Voigtlander · 50mm f/2.5 · Leica M
Voigtlander Color-Skopar 50mm f/2.5 (VM)
Stop it down to f/5.6 in daylight and this little fifty bites edge to edge, which is the whole pitch. Wide open at f/2.5 the center is already good and the corners go soft, falling off in a way that tidies up fast once you close down a stop or two. The rendering is clean and slightly cool, high contrast, neutral color. Out-of-focus highlights stay round and calm, with no nervous edge to the bokeh and nothing showy about it either. It records what was in front of it. That is the point of the lens, not a knock against it.

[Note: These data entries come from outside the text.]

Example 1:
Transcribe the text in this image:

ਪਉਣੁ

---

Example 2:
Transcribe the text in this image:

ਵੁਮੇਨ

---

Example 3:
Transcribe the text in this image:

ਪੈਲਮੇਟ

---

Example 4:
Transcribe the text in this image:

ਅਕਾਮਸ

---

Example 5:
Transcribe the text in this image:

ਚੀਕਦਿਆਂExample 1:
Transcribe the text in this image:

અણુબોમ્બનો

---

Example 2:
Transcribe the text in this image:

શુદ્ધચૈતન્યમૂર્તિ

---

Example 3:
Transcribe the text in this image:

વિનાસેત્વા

It is not a true pancake, whatever the listings imply, but it is one of the smallest 50mm options on the M mount and it carries a surprising bit of heft for its size. The barrel is short enough to vanish in a coat pocket and dense enough that you feel it there. Cosina built it for the Voigtlander VM line as a compact modern computation, commonly listed at seven elements in six groups, a double-Gauss-derived design rather than any vintage Tessar throwback. That is why it holds contrast and corrects so cleanly across the frame when you stop it down.
The 39mm filter thread is the size Leica has used for decades, so it drops straight into a system most M shooters already have, step-up rings included for ND or a polarizer. Useful, because this is a lens you take traveling and shoot all day without thinking about it. Documentary and street in good light, landscape stopped down, the kind of family photos you want to still look crisp in ten years. It is not a portrait specialist. A flat-drawing f/2.5 fifty will not melt a background the way a fast Sonnar does, and that is a deliberate trade.

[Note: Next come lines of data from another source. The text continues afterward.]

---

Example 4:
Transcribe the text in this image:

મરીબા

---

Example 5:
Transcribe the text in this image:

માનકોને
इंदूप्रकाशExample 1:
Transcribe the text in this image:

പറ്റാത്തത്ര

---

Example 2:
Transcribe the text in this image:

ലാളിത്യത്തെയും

Speed is the honest weakness. At f/2.5 you give up roughly a stop and a half to the f/1.4 fifties and more than two stops to the f/1.1 Nokton, so indoor and dusk work gets tight quickly. You also lose the shallow-depth look people pay for in fast glass. When the light drops, meter wide open and watch your shutter floor. On Zone Light Meter you read for f/2.5 directly and see exactly when you are about to fall below a hand-holdable speed, which on a lens this slow arrives sooner indoors than you expect.
Against its rivals it wins on size and price, not glamour. The Zeiss ZM Planar 50mm f/2 is sharper wide open and costs more. The various f/1.4 Noktons are faster and bigger. The Color-Skopar undercuts both and stays the smallest of the group. People buy it because it is cheap for an M lens, sharp enough that nobody can fault the files, and small enough to forget. It dates to the early 2000s and has since been succeeded in the catalog by a newer compact fifty, but plenty of these are still out there doing exactly what they were bought to do.
How the app handles this lens
- Metering: Max aperture f/2.5. Meter wide open in dim light, then the app holds the reading while you stop down to your taking aperture.
- Shutter: The shutter is in the body (focal plane), so flash sync tops out at the camera's X-sync speed. The app's exposure pairs respect whatever speed you set.
- Filters: Takes 39mm filters. Dial an ND or polariser factor into the app and the metered exposure shifts to match.